Though the overlap between train and validation is important (and the metadata fix will help with that) the bigger concern is the overlap between train and test. It’s not uncommon that as long as you’re clean between train and test the train/validate overlap isn’t as big a concern. My advice is that it’s correct to be aware of it but I’d ignore it for now and check how things look with respect to the test performance; it might be OK. Mat
I train a model on my local machine (cross-validation, hyperparameter tuning, + experiment tracking). I obtain a final model architecture.

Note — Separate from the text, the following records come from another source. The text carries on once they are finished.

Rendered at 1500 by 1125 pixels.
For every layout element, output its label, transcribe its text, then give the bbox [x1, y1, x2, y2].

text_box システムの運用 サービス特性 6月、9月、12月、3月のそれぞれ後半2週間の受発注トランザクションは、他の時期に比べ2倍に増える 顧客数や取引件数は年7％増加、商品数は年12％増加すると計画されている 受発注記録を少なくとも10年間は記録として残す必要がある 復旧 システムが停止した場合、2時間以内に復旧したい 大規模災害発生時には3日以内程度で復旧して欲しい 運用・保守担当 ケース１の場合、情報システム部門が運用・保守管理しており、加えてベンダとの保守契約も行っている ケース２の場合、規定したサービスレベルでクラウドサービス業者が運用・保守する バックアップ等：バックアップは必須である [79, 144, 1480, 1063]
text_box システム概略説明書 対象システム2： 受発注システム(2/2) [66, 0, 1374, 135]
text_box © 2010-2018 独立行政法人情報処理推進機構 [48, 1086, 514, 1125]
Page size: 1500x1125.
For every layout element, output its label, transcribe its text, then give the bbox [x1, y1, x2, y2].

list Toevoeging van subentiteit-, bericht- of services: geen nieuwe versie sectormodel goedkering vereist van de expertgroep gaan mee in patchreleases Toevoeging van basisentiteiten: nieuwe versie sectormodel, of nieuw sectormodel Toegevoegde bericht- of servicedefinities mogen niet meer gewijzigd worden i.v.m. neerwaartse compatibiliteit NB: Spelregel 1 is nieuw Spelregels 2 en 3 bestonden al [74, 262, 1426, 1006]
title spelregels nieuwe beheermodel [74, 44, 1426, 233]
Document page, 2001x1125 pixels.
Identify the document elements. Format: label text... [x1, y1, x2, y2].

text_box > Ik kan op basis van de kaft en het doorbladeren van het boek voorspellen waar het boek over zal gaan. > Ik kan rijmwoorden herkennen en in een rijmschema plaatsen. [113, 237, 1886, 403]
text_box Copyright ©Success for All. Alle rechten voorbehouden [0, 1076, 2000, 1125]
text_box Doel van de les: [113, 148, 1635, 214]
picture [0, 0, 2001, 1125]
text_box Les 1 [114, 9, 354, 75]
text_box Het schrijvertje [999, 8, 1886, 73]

I retrain this final model architecture on EI-studio, given the training dataset I uploaded. Of course, there is a random split => data leakage (overfitting). The loss metrics at the end of your training don’t tell you something meaningful.
I use the test set to check my final model performance. Because the test set split is based on patient ID, the test outcome gives metrics that tell you how well the ‘model generalizes’.
(I have performed some comparison checks training/testing on the local machine and EI studio. So far, this approach has given good results.)
Be careful if you use this approach to improve your model, i.e., tune the model parameters based on the outcome of the test from the test set. In this case, you will use in an indirect way the test set as a validation set, and you will leak information from the test set into your model design see Regression - Confidence Interval - Q and Regression - Confidence Interval - A. This is not good practice. A solution: once you have a final model architecture, you replace the test set with a new test never used during the training/validation phase and use this new test to test the final model.
A question that can be asked: In this use case, is a train/validation split needed ? (Because we ignore the result from the validation set.) Can I set the validation set size to a lower value, for example, from 20% to 1%, and use the complete information from the training set to train my model and test it on the test set? Yes, you can, but this can become tricky. In the case of an int8 model, a representative dataset is needed for more info Post-training quantization. In EI studio, the representative dataset is your validation set. If the size of the validation set is not sufficiently large, your model performance using int8 model will be insufficient (Int8 model: representative dataset)
I haven’t looked in detail into to code, but I assume the split train/validation set ((function split_and_shuffle_data in libraries/ei_tensorflow/training.py?)) is performed in the same approach as in EI studio.